▶ **WHAT YOU ARE ASKED TO DO**: Each line containing the string "logros" should be copied out of the entries.
**** DATA ****
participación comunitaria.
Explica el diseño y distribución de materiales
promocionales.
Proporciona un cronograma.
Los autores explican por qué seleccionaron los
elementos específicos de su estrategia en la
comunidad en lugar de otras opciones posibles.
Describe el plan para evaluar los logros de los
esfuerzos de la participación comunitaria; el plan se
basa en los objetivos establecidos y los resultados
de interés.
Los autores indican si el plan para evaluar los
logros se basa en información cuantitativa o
****
▶ **TASK RESULT**:
Describe el plan para evaluar los logros de los
logros se basa en información cuantitativa o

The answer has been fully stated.